Hexcel continues to dominate the composites market and is positioned to ride the accelerating shift toward these super-tough materials in a wide range of industries.
Composites are polymer materials reinforced with carbon fiber, forming a strengthened combination that’s light, flexible and durable.
The next decade will see an explosion in the use of composite materials, in a variety of applications that include cars, trains, planes, satellites, boats, bicycles, housing materials, sporting goods, and wind energy.
According to a 2012 report by Materials Technology Publications, annual global sales of composites are estimated to reach $28.2 billion by 2015 and $48.7 billion by 2020, up from $16.1 billion in 2011.
The continual push for greater fuel efficiency is boosting demand for lightweight composites to replace metal parts in automotive manufacture.
The best play on the world’s growing thirst for composites is Hexcel, the largest US-producer of carbon fiber and by far the number one producer of aerospace composite materials.

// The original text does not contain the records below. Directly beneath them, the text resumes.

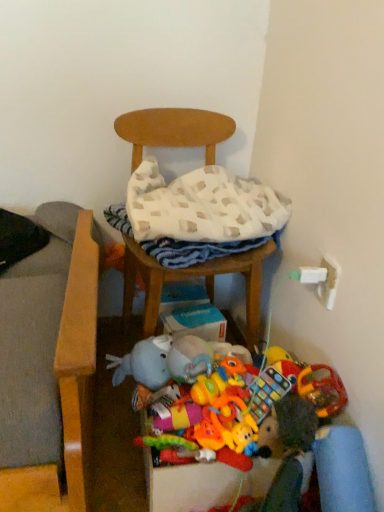
Question: Is rubberized plastic toy at lower center, which ranks as the 1th toy in right-to-left order, to the left or to the right of knitted fabric rattle at center, which is counted as the second toy, starting from the right, in the image?

Choices:
 (A) right
 (B) left

Answer: (A)

Question: Considering the positions of rubberized plastic toy at lower center, which ranks as the 1th toy in right-to-left order, and knitted fabric rattle at center, which is the first toy in left-to-right order, in the image, is rubberized plastic toy at lower center, which ranks as the 1th toy in right-to-left order, wider or thinner than knitted fabric rattle at center, which is the first toy in left-to-right order,?

Choices:
 (A) wide
 (B) thin

Answer: (A)

Question: Considering the real-world distances, which object is farthest from the wooden chair at center?

Choices:
 (A) rubberized plastic toy at lower center, which ranks as the 1th toy in right-to-left order
 (B) knitted fabric rattle at center, which is counted as the second toy, starting from the right
 (C) white woven blanket at center

Answer: (B)

Question: Which of these objects is positioned farthest from the white woven blanket at center?

Choices:
 (A) wooden chair at center
 (B) rubberized plastic toy at lower center, which ranks as the 1th toy in right-to-left order
 (C) knitted fabric rattle at center, which is the first toy in left-to-right order

Answer: (C)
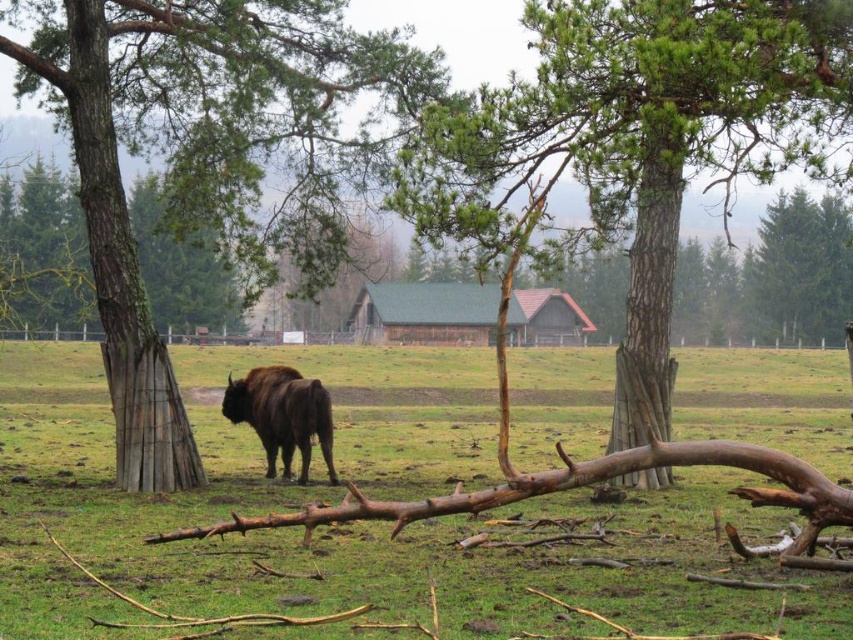
Looking at this image, you are a hiker trying to navigate through the forest. You see the brown bark tree at left and the smooth bark tree at center. Which tree should you walk towards if you want to head east?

As demand increases for these sophisticated materials, many manufacturers lack the engineering experience and skills to move away from metal-based assembly lines, forcing them to turn to Hexcel.
The company’s greatest opportunities for growth stem from aerospace; Hexcel is the chief composite supplier for aerospace giant Boeing, which has bet the farm on its new Dreamliner 787, a composite-built passenger aircraft.
Composites offer dramatic performance benefits for aircraft, including reduced weight, improved fuel burn, and better resistance against corrosion and damage.
On July 23, Hexcel reported second-quarter 2012 revenue of $399.2 million, 12.9 percent higher than the $353.7 million reported for the same quarter a year ago.
Second-quarter earnings were $48 million, or $0.47 in earnings per share (EPS), compared to $37.4 million or $0.37 in EPS for the year-ago quarter.
Management reaffirmed its 2012 outlook for total annual revenue to be in the range of $1.55 billion to 1.65 billion.
Hexcel sports a price-to-earnings (P/E) ratio of 13, slightly below the P/E of 13.6 for its sector of industrial goods, making this composite king a good bet for investors seeking recession-resistant, long-term growth amid a still troubled economy.